Investing: Going Up?

Federal Reserve Chairman Alan Greenspan may have been sending President George Bush a message last month when the Fed chief tossed election-year etiquette aside and signaled that he might raise interest rates soon. A rate hike this year would surely slow any job recovery and hurt Bush on the campaign trail. But Greenspan hates budget deficits, and Bush has pushed the U.S.'s to a record $521 billion.

So, was it economics that prompted Greenspan to rescind his pledge to keep rates low "for a considerable period"? In so doing, he may reverse key trends in the bond and stock markets and the dollar. Or was it election-year politics--"Give me what I want, or else"? Greenspan has pulled the rate lever to political end before. In Maestro, author Bob Woodward portrays the Fed chief's decision to hold rates steady in 1993 (while inflation was rising) as tossing a bone to a young Clinton Administration, which at Greenspan's behest had set aggressive deficit-reduction goals.

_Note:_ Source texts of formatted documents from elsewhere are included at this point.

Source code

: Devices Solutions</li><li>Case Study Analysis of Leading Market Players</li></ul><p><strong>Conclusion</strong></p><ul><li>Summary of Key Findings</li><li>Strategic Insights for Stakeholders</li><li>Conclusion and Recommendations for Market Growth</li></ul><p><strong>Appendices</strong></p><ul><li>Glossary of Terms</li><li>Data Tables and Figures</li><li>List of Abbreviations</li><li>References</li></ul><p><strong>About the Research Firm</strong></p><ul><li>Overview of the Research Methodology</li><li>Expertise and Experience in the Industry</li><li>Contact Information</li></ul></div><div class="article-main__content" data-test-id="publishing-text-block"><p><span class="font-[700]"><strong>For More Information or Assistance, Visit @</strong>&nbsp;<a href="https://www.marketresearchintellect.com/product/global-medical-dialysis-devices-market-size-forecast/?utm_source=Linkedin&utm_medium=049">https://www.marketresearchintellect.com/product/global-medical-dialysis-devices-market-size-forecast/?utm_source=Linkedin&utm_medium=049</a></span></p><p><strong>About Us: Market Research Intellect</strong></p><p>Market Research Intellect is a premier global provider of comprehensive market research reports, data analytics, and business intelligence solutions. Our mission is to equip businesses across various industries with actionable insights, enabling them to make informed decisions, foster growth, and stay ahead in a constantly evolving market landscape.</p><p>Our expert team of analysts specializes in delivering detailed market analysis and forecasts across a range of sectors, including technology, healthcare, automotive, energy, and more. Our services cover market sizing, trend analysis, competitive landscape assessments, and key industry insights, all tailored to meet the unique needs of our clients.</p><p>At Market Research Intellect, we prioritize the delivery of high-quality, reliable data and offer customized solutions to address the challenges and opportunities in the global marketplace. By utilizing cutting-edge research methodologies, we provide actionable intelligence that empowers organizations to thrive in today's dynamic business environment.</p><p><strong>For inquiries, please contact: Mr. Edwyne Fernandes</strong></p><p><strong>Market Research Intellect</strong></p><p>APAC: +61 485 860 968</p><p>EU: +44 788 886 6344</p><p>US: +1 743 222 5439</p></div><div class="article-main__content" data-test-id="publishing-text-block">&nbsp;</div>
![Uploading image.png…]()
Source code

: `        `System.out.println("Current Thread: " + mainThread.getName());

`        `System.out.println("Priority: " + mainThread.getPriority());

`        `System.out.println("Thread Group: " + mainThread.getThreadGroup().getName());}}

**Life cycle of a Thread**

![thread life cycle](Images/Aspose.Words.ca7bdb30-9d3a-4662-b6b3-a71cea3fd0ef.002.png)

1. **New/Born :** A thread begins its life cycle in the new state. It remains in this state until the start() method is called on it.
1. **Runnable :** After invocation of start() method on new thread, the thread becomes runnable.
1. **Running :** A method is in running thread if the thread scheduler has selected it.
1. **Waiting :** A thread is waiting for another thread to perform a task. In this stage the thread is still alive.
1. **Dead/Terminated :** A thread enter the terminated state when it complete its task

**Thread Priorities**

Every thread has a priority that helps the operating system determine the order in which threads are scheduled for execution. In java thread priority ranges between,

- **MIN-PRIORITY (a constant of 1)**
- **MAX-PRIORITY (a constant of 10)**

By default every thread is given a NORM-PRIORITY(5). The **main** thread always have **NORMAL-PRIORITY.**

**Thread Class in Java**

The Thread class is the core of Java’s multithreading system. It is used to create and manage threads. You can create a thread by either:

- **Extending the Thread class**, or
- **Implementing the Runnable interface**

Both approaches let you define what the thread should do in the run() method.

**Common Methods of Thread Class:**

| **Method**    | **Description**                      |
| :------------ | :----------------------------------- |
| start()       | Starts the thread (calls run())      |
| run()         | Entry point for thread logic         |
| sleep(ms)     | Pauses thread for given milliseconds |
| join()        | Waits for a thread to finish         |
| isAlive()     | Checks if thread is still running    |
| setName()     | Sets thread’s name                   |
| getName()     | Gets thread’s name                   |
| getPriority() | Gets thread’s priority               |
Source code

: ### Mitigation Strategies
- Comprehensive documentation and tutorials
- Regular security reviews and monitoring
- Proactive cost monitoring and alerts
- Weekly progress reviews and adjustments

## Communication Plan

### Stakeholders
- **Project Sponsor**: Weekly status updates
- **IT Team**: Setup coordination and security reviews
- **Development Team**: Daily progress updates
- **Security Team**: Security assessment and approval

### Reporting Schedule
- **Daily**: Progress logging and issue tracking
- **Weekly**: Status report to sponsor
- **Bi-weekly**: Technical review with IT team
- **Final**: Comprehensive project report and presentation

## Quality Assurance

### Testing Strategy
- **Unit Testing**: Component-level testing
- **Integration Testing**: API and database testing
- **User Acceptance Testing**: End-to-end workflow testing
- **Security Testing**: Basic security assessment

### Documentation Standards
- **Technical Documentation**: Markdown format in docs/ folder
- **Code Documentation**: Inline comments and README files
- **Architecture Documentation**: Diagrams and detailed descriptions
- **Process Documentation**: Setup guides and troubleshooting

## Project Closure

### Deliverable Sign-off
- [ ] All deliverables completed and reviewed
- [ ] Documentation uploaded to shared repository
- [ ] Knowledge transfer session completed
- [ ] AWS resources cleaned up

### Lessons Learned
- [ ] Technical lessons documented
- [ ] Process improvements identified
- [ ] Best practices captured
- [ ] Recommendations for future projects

"Does the Fed consider the budget in setting monetary policy?" asks Donald Straszheim, president of Straszheim Global Advisors in Santa Monica, Calif. "I sure hope so." Deficits restrain spending and push up long-term interest rates. That makes them worthy of the Fed's consideration, Straszheim says. Besides, election-year etiquette, which holds that the Fed should sit on its hands during campaign season, is more myth than reality. In six of the past 10 presidential-election years, the Fed has raised rates.

Which brings us to this year. Whether motivated by politics (to get Bush's attention on the deficit) or pure economics (growth is back; inflation lurks), Greenspan seems bent on raising rates sooner than expected. He backpedaled in testimony last week. But his new posture gives him room to move and leaves investors to ponder some big changes:

HIGHER LONG-TERM RATES In theory, when the Fed raises short-term rates, the bond market should be reassured that the Fed is vigilant on inflation. Bond traders, who hate inflation because it erodes the value of their fixed-interest payments, should be happy and refrain from pushing yields higher. But the reality is that traders tend to fret that the Fed is too late, that inflation is baked in. So they send yields higher (and prices lower) as compensation for the additional risk.

This is no time to own a lot of Treasury bonds, unless they're the inflation-protected variety, known as TIPs. Corporate bonds are similarly vulnerable. That includes junk bonds, which often resist forces that push up other bond yields. But yields on junk have fallen so low in the past 12 months that they would probably rise as well, saddling investors with losses or disappointing gains.